At dusk I walked through the neighborhood near the hotel. It was a poor neighborhood—houses with no water or electricity, dirt floors. Children followed me. I carried pens and pencils, key chains and candy, to give as gifts. I handed them pencils and pens. One little boy reached up and gave me a kiss. Then he ran away into his house. He came out again with a small Sandinista flag. He gave this to me as a gift. I gave him some American coins. Again he ran into his house, though I called for him to come back. He returned with a small kerchief. I said, "I will only give you something more if you promise not to go get me something else." He agreed. I gave him an Empire State Building key chain. He ran home again, though I shouted once more.
This time he returned with his mother. Is he giving his mother away, I wondered. Instead, she gestured toward her house. "Please be my guest. Come into our home." They each took me by the arm, leading me inside. The house was modest but comfortable. One room was a living room, kitchen, and den. The other was a bedroom, where it seemed that four people slept. "My husband," the woman began, "died fighting in the revolution. The government gave me this house. We are very happy here."
"And the government? You are happy with them?"
"It is a government like all others." She threw her head back, laughing. I had thought she was an old woman, but now that I saw her laughter I realized she could not be much older than I. "What can I
say? And my husband died, so it is difficult. But we have more now than we ever had before."
"So you are happy with the government."
"I am happy with our revolution," she said firmly. "But these are difficult times." She extended her arms. Her children flocked around her, grabbing at her skirts, and she held them to her, as if for dear life.
A few nights later we attended an FSLN (Sandinista National Liberation Front) rally, where a quarter of a million people were shouting, "Nopasarán" (they will not enter), and "Un ejército" (we are all one army). We are one people's army.

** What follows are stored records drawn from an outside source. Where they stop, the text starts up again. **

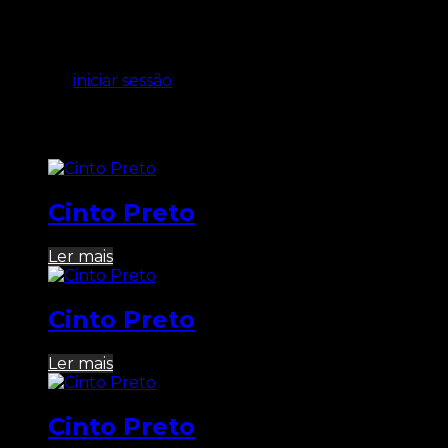
Ainda não existem avaliações.
Seja o primeiro a avaliar “Cinto Castanho”
Tem de
iniciar sessão
para enviar uma avaliação.
Produtos Relacionados
Cinto Preto
Ler mais
Cinto Preto
Ler mais
Cinto Preto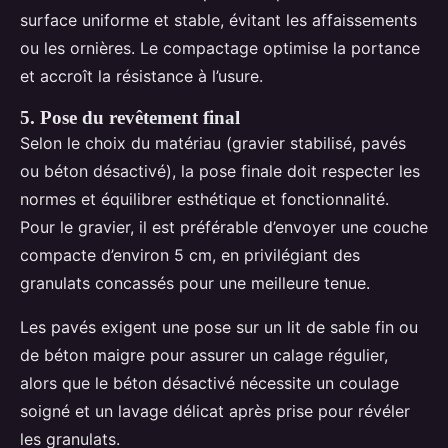
surface uniforme et stable, évitant les affaissements
ou les ornières. Le compactage optimise la portance
et accroît la résistance à l’usure.
5. Pose du revêtement final
Selon le choix du matériau (gravier stabilisé, pavés
ou béton désactivé), la pose finale doit respecter les
normes et équilibrer esthétique et fonctionnalité.
Pour le gravier, il est préférable d’envoyer une couche
compacte d’environ 5 cm, en privilégiant des
granulats concassés pour une meilleure tenue.
Les pavés exigent une pose sur un lit de sable fin ou
de béton maigre pour assurer un calage régulier,
alors que le béton désactivé nécessite un coulage
soigné et un lavage délicat après prise pour révéler
les granulats.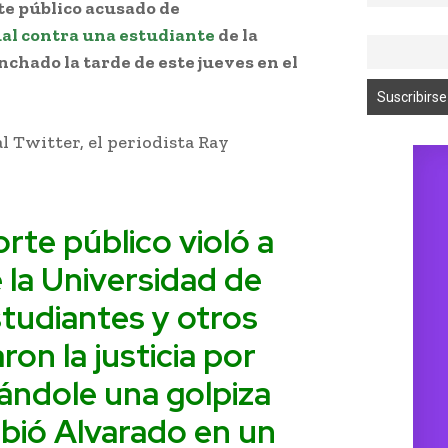
te público acusado de
al contra una estudiante
de la
nchado la tarde de este jueves en el
al Twitter, el periodista Ray
rte público violó a
 la Universidad de
tudiantes y otros
on la justicia por
ándole una golpiza
ibió Alvarado en un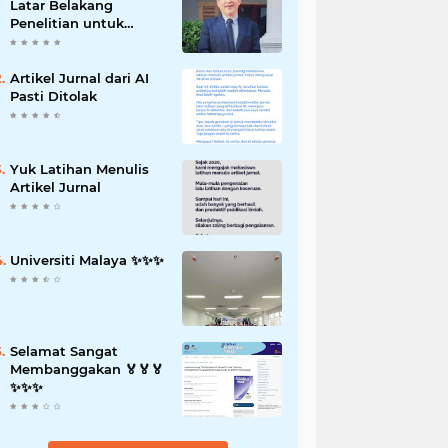
Latar Belakang
Penelitian untuk
Proposal Skripsi
Artikel Jurnal dari AI
Pasti Ditolak
Yuk Latihan Menulis
Artikel Jurnal
Universiti Malaya ✨️✨️✨️
Selamat Sangat
Membanggakan 🏅🏅🏅
✨️✨️✨️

Tamar kept inching her way to the front, dragging me by the hand, until we were almost at the grandstand, and in front of me were the members of the junta. Daniel Ortega was speaking about freedom. He spoke of the elections that the Nicaraguans planned to have. He said, "A vote means to vote for the heavens, the land, the people, the flowers, the stars, the sun."
I turned to Tamar and heard her say, "Arturo, it is so good to see you again."

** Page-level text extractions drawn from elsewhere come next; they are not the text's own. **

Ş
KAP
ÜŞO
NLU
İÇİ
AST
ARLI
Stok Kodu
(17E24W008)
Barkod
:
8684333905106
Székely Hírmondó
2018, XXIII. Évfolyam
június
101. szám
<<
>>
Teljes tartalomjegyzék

She embraced a man of about forty-five. He had a head of salt and pepper curls and piercing steel-gray eyes. "Tamar, I have not seen you in so long."
"Well," Tamar said, "we have been busy in cultural affairs."
"And I have been busy with the military," he said with a laugh. Tamar introduced me to a subcomandante of the revolution.
"He is one of our great heroes," she said softly, and I understood from her tone of voice that at some point she had cared for him and something had happened.